To calculate the solubility of manganese(II) hydroxide (Mn(OH)2) in g/L, we need to find the molar solubility first.
The solubility product constant (Ksp) for manganese(II) hydroxide is given as 2.00 × 10^-13. The Ksp expression for Mn(OH)2 is:
Ksp = [Mn2+][OH-]^2
In pure water, Mn(OH)2 dissociates completely into Mn2+ ions and OH- ions. Therefore, the concentration of Mn2+ ions and OH- ions is equal and can be represented as x.
Substituting these values into the Ksp expression:
Ksp = [x][x^2] = x^3
Now, we can solve for x.

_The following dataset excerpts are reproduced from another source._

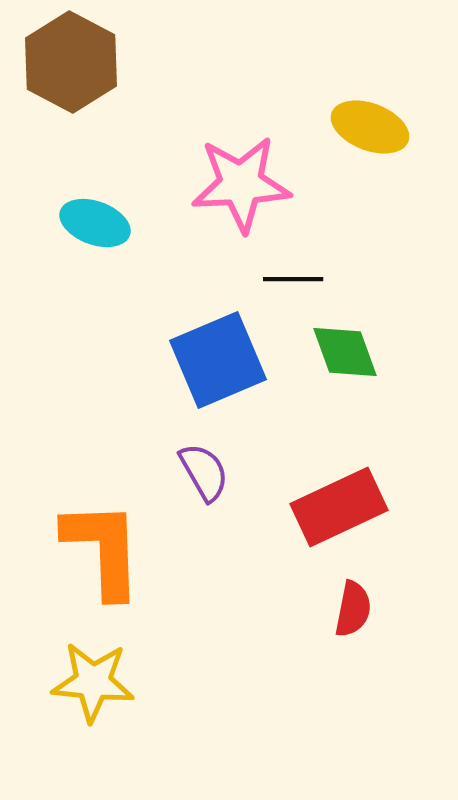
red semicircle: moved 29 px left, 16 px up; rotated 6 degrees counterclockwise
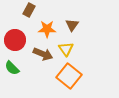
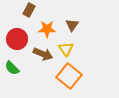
red circle: moved 2 px right, 1 px up
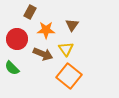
brown rectangle: moved 1 px right, 2 px down
orange star: moved 1 px left, 1 px down
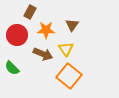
red circle: moved 4 px up
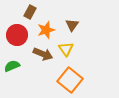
orange star: rotated 18 degrees counterclockwise
green semicircle: moved 2 px up; rotated 112 degrees clockwise
orange square: moved 1 px right, 4 px down
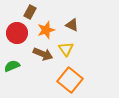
brown triangle: rotated 40 degrees counterclockwise
red circle: moved 2 px up
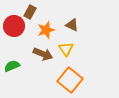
red circle: moved 3 px left, 7 px up
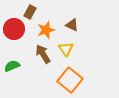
red circle: moved 3 px down
brown arrow: rotated 144 degrees counterclockwise
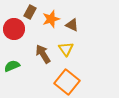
orange star: moved 5 px right, 11 px up
orange square: moved 3 px left, 2 px down
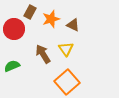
brown triangle: moved 1 px right
orange square: rotated 10 degrees clockwise
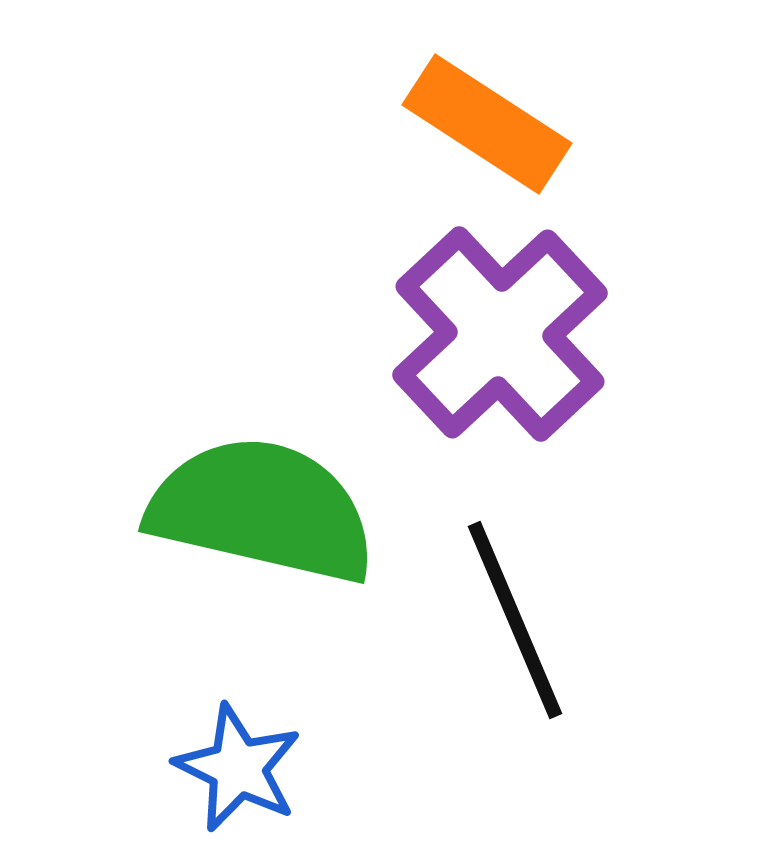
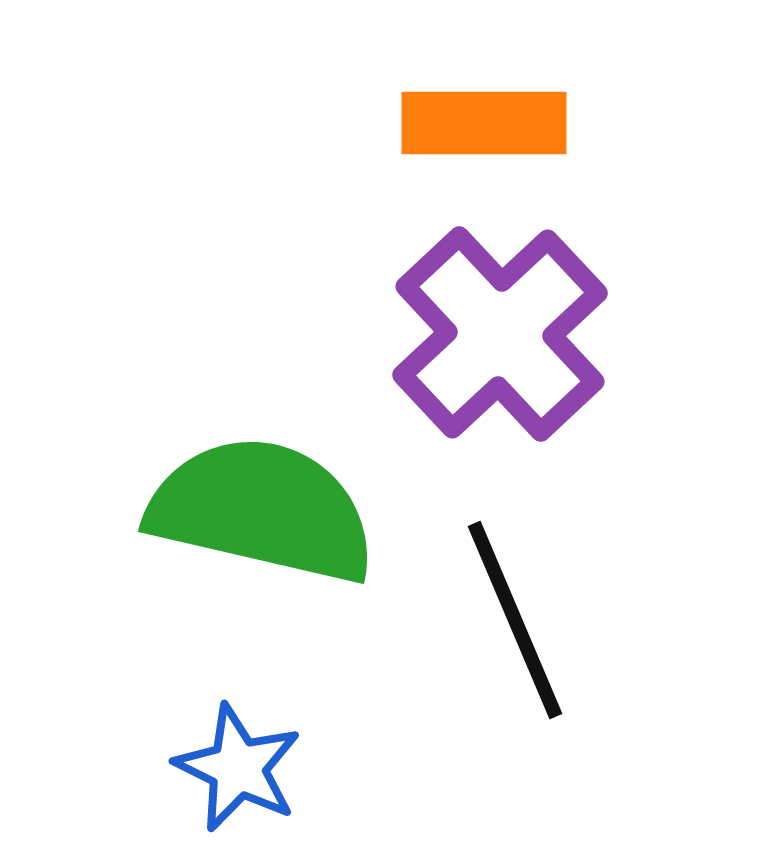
orange rectangle: moved 3 px left, 1 px up; rotated 33 degrees counterclockwise
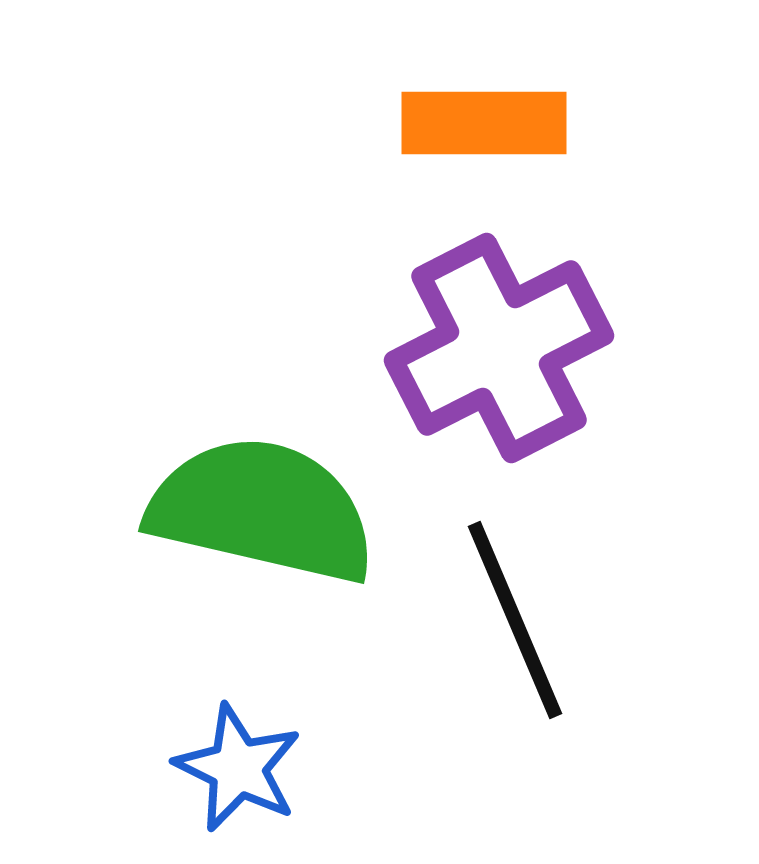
purple cross: moved 1 px left, 14 px down; rotated 16 degrees clockwise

Taking the cube root of the Ksp value:
x = (Ksp)^(1/3)
x = (2.00 × 10^-13)^(1/3) ≈ 1.24 × 10^-4
The molar solubility of manganese(II) hydroxide is 1.24 × 10^-4 moles per liter (mol/L).
To calculate the solubility in g/L, we need to know the molar mass of Mn(OH)2, which can be calculated by summing the atomic masses of its constituent elements.
Molar mass of Mn(OH)2 = (1 × atomic mass of Mn) + (2 × atomic mass of O) + (2 × atomic mass of H) = (1 × 54.938) + (2 × 15.999) + (2 × 1.008) = 88.936 g/mol
Finally, we can convert the molar solubility to grams per liter (g/L):
Solubility (g/L) = (molar solubility in mol/L) × (molar mass of Mn(OH)2)
Solubility (g/L) = (1.24 × 10^-4 mol/L) × (88.936 g/mol) ≈ 1.10 × 10^-2 g/L
Therefore, the solubility of manganese(II) hydroxide in g/L is approximately 1.10 × 10^-2 g/L.
.......Mg(OH)2 ==> Mg^2+ + 2OH^-
I......solid........0.......0
C......solid........x......2x
E......solid........x......2x
Substitute the E line into the Ksp expression and solve for x = solubility in mols/L. Convert to grams/L.